Rewrite the items from the beginning through the line containing "Get in touch with us on social media.", substituting "48M" for every "52M" and keeping everything else the same.

[[ Study material, beginning ]]

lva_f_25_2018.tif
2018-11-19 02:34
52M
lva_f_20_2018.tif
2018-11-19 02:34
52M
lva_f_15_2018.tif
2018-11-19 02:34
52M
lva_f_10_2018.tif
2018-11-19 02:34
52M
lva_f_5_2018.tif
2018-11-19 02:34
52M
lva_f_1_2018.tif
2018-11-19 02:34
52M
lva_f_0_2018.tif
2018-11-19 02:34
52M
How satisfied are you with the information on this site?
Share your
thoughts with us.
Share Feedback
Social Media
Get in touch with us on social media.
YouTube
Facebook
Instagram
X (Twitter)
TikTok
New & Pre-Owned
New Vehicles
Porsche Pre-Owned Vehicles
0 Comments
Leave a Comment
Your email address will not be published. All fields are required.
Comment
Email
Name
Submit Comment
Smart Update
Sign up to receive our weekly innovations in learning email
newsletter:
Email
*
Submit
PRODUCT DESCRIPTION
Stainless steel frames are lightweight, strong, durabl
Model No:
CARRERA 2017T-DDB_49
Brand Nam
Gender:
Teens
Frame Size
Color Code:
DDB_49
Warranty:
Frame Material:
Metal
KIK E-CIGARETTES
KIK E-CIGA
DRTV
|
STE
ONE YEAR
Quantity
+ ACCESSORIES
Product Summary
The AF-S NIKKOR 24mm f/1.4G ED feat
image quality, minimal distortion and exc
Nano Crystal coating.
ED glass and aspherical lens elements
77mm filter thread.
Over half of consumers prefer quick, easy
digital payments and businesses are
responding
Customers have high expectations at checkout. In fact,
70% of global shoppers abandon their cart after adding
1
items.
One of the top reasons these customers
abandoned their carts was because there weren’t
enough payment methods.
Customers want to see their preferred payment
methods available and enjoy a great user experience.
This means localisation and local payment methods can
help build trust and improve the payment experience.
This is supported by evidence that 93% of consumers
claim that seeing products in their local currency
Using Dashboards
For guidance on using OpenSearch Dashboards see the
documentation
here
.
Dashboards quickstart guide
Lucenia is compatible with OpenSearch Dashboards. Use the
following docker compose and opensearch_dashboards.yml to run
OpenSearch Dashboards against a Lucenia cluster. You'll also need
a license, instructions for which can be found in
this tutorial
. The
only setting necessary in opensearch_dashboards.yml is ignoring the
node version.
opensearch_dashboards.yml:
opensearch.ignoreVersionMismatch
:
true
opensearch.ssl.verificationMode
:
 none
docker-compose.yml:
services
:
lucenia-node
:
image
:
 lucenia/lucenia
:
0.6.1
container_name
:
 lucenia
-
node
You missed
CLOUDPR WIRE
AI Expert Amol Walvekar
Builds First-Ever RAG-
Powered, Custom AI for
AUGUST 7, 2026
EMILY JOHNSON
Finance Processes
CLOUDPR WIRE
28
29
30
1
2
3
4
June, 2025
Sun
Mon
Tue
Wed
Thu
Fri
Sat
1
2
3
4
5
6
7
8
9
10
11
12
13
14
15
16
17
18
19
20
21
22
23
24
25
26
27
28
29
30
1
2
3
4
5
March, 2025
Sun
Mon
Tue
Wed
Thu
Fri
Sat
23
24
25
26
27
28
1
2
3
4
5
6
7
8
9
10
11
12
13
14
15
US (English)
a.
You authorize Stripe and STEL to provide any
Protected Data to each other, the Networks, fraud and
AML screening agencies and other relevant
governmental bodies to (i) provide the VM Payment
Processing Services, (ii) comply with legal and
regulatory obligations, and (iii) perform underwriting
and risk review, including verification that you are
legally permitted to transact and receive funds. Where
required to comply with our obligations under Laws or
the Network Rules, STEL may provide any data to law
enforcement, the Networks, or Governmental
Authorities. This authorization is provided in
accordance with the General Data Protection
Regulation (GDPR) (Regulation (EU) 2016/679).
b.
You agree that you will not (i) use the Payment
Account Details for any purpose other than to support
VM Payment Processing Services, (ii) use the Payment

[[ Study material, end ]]

Answer to this problem
lva_f_25_2018.tif
2018-11-19 02:34
48M
lva_f_20_2018.tif
2018-11-19 02:34
48M
lva_f_15_2018.tif
2018-11-19 02:34
48M
lva_f_10_2018.tif
2018-11-19 02:34
48M
lva_f_5_2018.tif
2018-11-19 02:34
48M
lva_f_1_2018.tif
2018-11-19 02:34
48M
lva_f_0_2018.tif
2018-11-19 02:34
48M
How satisfied are you with the information on this site?
Share your
thoughts with us.
Share Feedback
Social Media
Get in touch with us on social media.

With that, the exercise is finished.